**READING TEXT**

ReplacementBusService · 23/11/2025 23:38

"....she has been seen to make childish gagging/shuddering motions whenever he's accidentally brushed passed her....."

All the rest aside - what you put there suggests she fancies your DP.

That aside, if she has NO other friends or family in the UK she can rely on for support or ask to help in this scenario, what's the plan for after this birth? Who is she going to ask to step in and help late at night when baby is restless, or ask to come round in the day to give her a break or keep her company, if there is really nobody else..... Likely your DP is going to have a lot of calls on his days off. I hope you're ready for it. What a tricky situation.

MissDoubleU · 23/11/2025 23:38

Agree with PP also. What happens in those first few weeks after baby is born? Will your DP have to move in with her to help out because she will be post surgery?

He needs to draw the line that he cannot be a partner to her - he is your partner and these are things he wants to experience together with you.

MissDoubleU · 23/11/2025 23:39

ReplacementBusService · 23/11/2025 23:38

"....she has been seen to make childish gagging/shuddering motions whenever he's accidentally brushed passed her....."

All the rest aside - what you put there suggests she fancies your DP.

That aside, if she has NO other friends or family in the UK she can rely on for support or ask to help in this scenario, what's the plan for after this birth? Who is she going to ask to step in and help late at night when baby is restless, or ask to come round in the day to give her a break or keep her company, if there is really nobody else..... Likely your DP is going to have a lot of calls on his days off. I hope you're ready for it. What a tricky situation.

I said this too. It’s so stinkingly obvious she has big feelings for OP’s DP. He needs to draw the line and set some boundaries fast.

**LISTED ENTRIES**
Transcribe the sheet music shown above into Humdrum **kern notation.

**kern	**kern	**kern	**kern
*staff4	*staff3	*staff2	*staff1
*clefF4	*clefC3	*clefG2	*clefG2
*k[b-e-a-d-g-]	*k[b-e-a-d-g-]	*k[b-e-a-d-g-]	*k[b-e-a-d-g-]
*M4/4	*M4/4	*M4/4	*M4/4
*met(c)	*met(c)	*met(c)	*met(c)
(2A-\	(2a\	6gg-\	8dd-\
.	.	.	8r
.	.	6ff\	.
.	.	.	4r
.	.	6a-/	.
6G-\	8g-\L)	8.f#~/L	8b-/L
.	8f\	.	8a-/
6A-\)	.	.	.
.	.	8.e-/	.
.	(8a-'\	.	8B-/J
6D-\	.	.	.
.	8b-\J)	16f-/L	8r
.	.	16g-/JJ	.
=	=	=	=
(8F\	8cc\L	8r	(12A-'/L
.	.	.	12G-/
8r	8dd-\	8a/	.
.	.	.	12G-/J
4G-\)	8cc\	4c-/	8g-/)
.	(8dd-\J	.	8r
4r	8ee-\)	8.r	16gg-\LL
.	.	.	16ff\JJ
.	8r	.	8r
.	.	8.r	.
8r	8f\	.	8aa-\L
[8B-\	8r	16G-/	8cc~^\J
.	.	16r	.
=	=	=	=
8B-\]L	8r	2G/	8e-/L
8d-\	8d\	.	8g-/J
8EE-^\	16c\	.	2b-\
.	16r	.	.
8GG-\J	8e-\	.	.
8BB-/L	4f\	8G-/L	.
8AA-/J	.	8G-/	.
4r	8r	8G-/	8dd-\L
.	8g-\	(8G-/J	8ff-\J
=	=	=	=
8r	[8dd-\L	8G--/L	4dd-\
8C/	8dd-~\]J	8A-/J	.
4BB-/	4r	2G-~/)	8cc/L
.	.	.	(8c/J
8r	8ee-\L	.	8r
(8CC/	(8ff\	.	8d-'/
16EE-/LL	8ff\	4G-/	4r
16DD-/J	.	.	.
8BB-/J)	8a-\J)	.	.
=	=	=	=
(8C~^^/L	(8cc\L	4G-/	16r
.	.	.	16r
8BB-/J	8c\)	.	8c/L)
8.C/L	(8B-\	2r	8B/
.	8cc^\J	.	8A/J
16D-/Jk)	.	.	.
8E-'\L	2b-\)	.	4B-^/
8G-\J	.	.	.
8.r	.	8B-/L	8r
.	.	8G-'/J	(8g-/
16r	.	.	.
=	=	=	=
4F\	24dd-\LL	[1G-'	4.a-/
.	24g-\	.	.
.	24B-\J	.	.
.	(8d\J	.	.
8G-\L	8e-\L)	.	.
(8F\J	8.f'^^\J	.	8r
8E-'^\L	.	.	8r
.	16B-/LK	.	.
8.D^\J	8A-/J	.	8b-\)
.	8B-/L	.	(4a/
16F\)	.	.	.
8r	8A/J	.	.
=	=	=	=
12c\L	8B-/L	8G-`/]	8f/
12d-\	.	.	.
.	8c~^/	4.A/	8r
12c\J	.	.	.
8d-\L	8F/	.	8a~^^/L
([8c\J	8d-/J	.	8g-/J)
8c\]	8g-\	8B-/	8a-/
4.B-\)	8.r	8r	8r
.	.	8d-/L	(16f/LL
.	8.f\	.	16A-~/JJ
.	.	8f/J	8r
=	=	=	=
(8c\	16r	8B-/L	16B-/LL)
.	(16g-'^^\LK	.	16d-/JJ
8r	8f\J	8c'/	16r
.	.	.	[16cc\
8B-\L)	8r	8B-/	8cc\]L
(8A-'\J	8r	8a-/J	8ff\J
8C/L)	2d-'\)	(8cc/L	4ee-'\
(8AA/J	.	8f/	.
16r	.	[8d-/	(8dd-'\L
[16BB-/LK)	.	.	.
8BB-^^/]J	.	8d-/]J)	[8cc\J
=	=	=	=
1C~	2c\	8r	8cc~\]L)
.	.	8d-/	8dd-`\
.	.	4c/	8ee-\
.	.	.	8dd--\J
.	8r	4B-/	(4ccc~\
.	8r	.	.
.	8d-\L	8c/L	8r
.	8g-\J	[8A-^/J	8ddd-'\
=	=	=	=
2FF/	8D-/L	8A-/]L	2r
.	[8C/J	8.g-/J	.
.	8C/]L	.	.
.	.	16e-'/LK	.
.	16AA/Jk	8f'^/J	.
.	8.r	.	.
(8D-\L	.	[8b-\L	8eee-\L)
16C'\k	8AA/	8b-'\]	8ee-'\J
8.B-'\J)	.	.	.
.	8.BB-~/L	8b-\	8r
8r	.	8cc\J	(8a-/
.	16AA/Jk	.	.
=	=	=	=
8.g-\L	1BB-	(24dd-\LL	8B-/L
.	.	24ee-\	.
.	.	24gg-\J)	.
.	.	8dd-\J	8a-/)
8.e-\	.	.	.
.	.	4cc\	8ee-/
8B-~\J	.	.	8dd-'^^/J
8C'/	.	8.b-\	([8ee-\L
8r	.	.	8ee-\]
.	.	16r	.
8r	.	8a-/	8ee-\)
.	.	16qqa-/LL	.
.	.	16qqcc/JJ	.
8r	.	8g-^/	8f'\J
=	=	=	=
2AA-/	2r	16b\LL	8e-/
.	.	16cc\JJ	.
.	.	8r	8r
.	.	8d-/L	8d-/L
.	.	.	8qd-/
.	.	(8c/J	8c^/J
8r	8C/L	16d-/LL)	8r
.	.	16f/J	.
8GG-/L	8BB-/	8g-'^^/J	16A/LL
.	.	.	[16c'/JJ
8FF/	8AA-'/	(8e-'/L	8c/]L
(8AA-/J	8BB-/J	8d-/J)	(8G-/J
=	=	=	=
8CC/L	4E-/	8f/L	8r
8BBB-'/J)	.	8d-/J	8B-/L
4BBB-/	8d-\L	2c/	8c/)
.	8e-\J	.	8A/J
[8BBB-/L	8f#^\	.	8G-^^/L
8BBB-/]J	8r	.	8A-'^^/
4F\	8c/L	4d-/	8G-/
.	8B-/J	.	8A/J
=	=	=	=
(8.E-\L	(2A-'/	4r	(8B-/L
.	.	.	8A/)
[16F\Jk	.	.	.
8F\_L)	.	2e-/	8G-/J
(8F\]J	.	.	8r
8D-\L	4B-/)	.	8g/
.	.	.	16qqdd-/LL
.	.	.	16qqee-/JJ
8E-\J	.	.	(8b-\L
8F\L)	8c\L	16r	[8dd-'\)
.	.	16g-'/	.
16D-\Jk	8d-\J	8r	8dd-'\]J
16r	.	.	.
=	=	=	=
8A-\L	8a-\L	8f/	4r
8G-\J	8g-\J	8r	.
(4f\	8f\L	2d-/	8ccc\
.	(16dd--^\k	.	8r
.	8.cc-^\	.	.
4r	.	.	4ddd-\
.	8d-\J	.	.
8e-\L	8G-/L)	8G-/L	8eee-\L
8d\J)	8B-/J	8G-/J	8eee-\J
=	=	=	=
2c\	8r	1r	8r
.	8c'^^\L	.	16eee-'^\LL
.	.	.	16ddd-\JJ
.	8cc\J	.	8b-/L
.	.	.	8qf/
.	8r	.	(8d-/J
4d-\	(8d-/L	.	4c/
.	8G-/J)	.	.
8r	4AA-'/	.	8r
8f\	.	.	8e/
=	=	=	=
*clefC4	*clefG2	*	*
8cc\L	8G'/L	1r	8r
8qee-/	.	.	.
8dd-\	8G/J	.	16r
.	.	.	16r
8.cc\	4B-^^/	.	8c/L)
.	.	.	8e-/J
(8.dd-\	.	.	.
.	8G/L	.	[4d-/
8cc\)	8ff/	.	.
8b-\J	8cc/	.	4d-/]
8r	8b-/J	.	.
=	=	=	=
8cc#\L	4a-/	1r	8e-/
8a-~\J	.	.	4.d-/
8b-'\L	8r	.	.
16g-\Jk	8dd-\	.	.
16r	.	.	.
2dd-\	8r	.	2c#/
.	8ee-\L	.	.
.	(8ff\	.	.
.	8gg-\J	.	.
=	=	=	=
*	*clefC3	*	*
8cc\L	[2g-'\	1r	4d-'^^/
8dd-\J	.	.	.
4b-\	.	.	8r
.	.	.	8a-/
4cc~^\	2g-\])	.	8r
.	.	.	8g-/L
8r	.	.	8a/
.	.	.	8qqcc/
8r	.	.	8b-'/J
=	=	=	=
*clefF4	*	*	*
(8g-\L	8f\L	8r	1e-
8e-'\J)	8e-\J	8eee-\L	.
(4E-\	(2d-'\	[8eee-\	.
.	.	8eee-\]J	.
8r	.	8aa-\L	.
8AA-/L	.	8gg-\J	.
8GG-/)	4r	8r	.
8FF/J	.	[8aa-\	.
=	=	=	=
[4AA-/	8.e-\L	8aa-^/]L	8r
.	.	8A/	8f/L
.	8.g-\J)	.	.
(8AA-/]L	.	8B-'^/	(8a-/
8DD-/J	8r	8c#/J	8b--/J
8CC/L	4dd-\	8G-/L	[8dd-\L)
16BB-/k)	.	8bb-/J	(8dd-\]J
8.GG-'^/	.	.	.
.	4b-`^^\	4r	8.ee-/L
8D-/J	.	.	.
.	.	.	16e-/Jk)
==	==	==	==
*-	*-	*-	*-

**YOUR TASK**
List every distinct abbreviation in the forum thread above, giving each only once.

**EXERCISE SOLUTION**
DP, UK, PP, OP